• **Text for analysis**:
»»

Simplify zip iterator and improve performance in certain cases by haampie · Pull Request #27415 · JuliaLang/julia

haampie · 2018-06-04T09:27:16Z

This is a separate pr built on top of #27386. It removes the Zip2 struct, since what used to be Zip1 is already returning a 1-tuple and hence is a base case (turns out @StefanKarpinski was right in the comments here: eaf5a95, but maybe only after Zip1 was updated.)

Further it fixes a bug in isdone where the tail of the zip iterator was never checked (https://github.com/JuliaLang/julia/blob/master/base/iterators.jl#L373). Should still add a test for this.

I've built this on top of #27386 to show that we now finally get fully optimized code in some cases -- note the lack of @inbounds:

$ ./julia
> using BenchmarkTools
> function f(v)
     s = 0
     for (i, w) = zip(LinearIndices(v), v)
       s += i * w
     end
     s
   end
> @benchmark f(v) setup = (v = rand(Int, 1000))

On current master:

  median time:      546.735 ns (0.00% GC)

On this branch:

  median time:      245.483 ns (0.00% GC)

««

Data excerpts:

»»

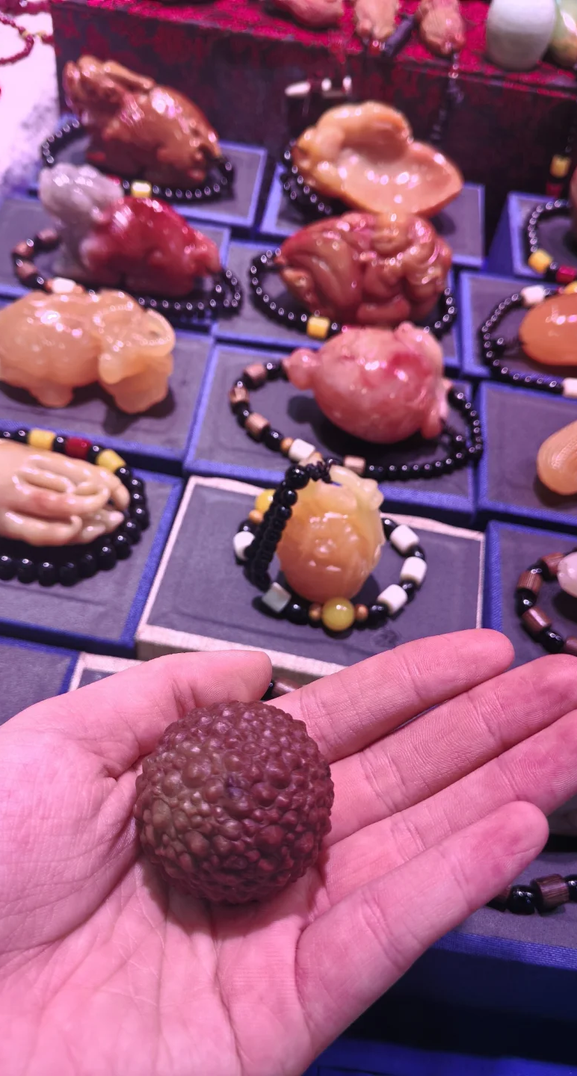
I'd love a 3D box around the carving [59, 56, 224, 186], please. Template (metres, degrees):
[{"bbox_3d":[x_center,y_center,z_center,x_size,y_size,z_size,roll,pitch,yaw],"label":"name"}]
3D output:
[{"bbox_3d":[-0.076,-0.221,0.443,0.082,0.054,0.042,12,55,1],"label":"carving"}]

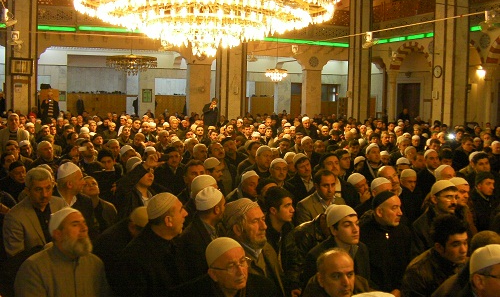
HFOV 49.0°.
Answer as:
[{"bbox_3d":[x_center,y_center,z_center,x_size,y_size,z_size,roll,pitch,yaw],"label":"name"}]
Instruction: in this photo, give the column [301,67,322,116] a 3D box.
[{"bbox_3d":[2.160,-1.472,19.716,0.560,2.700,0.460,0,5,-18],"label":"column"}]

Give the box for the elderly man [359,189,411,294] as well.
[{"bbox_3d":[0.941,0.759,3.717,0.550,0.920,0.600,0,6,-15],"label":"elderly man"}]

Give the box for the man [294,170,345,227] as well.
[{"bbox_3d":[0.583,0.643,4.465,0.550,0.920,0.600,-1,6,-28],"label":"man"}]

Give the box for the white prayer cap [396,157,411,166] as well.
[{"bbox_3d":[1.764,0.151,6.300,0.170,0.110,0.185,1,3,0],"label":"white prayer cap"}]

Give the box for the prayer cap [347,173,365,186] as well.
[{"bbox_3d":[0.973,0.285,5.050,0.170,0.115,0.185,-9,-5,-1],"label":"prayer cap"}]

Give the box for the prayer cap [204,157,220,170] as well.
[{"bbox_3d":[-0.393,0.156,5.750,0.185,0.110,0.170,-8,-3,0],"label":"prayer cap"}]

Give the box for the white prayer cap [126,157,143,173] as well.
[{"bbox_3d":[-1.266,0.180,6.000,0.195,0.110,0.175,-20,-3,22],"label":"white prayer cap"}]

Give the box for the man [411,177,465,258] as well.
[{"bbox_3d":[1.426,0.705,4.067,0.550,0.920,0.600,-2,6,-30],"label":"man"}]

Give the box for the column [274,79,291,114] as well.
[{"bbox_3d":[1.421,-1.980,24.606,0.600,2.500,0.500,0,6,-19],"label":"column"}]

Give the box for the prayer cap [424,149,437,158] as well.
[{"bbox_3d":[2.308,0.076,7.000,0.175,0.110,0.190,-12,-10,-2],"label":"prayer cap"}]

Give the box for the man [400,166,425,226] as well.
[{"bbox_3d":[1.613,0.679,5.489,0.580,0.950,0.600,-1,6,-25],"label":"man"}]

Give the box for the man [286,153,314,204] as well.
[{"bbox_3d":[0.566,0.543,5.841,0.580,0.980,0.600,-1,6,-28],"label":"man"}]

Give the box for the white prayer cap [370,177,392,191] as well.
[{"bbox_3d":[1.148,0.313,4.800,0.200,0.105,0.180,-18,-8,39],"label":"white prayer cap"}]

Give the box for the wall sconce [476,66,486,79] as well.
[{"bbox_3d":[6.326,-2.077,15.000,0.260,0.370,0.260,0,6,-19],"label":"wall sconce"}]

««
»»

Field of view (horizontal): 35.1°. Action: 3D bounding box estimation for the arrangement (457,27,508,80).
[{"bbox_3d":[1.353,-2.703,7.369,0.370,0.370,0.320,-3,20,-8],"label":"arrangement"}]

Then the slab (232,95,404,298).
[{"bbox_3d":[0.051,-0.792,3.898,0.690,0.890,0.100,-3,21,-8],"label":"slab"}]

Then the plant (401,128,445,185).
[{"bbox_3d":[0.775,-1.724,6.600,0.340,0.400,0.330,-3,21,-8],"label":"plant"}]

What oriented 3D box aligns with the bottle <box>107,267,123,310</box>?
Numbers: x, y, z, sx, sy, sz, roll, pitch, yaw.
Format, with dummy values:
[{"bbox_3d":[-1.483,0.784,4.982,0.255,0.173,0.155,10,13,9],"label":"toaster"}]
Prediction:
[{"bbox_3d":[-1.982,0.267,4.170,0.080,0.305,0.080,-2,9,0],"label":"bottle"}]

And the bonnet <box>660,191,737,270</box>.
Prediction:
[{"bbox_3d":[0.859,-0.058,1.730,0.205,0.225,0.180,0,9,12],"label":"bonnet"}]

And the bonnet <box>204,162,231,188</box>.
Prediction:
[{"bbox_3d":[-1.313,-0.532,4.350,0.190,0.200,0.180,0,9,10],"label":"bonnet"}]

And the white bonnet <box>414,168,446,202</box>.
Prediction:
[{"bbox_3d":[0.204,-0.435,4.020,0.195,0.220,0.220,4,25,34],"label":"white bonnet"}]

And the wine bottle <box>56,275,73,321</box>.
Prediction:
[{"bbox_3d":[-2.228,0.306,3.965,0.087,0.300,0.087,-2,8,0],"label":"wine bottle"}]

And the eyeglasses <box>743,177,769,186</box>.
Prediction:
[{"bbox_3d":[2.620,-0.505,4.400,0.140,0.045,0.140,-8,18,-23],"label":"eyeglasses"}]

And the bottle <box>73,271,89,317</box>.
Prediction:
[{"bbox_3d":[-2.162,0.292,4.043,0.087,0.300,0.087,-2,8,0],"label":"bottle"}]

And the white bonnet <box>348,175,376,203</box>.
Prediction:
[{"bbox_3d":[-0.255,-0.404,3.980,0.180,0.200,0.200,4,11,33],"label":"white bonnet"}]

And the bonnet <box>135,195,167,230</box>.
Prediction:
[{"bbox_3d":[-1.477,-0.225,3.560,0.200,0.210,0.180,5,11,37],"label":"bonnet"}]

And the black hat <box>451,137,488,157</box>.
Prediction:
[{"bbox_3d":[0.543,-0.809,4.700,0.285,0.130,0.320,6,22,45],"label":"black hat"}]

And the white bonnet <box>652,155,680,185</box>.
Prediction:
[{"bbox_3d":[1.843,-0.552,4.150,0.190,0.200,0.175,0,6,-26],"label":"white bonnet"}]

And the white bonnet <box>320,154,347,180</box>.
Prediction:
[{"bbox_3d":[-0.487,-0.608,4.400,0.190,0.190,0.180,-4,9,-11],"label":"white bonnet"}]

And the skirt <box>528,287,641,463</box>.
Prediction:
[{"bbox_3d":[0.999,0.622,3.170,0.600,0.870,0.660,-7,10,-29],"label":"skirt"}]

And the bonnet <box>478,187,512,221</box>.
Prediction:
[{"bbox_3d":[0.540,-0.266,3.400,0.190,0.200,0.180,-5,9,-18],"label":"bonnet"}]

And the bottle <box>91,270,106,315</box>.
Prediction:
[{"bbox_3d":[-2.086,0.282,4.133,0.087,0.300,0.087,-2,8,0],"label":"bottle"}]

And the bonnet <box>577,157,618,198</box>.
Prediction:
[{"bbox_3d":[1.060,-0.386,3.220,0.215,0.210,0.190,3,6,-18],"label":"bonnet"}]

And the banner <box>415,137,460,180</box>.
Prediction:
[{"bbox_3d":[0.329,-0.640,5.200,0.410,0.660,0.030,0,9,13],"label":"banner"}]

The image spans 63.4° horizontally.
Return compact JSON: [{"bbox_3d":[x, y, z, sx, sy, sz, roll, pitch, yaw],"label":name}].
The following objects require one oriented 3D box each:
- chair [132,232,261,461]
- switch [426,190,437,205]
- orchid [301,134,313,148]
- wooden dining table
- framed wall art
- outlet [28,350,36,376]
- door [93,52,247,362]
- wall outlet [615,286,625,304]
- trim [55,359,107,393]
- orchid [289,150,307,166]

««

Reproduce the entire pull request discussion about simplifying the zip iterator word for word, from its title line to the final benchmark timing.

Simplify zip iterator and improve performance in certain cases by haampie · Pull Request #27415 · JuliaLang/julia

haampie · 2018-06-04T09:27:16Z

This is a separate pr built on top of #27386. It removes the Zip2 struct, since what used to be Zip1 is already returning a 1-tuple and hence is a base case (turns out @StefanKarpinski was right in the comments here: eaf5a95, but maybe only after Zip1 was updated.)

Further it fixes a bug in isdone where the tail of the zip iterator was never checked (https://github.com/JuliaLang/julia/blob/master/base/iterators.jl#L373). Should still add a test for this.

I've built this on top of #27386 to show that we now finally get fully optimized code in some cases -- note the lack of @inbounds:

$ ./julia
> using BenchmarkTools
> function f(v)
     s = 0
     for (i, w) = zip(LinearIndices(v), v)
       s += i * w
     end
     s
   end
> @benchmark f(v) setup = (v = rand(Int, 1000))

On current master:

  median time:      546.735 ns (0.00% GC)

On this branch:

  median time:      245.483 ns (0.00% GC)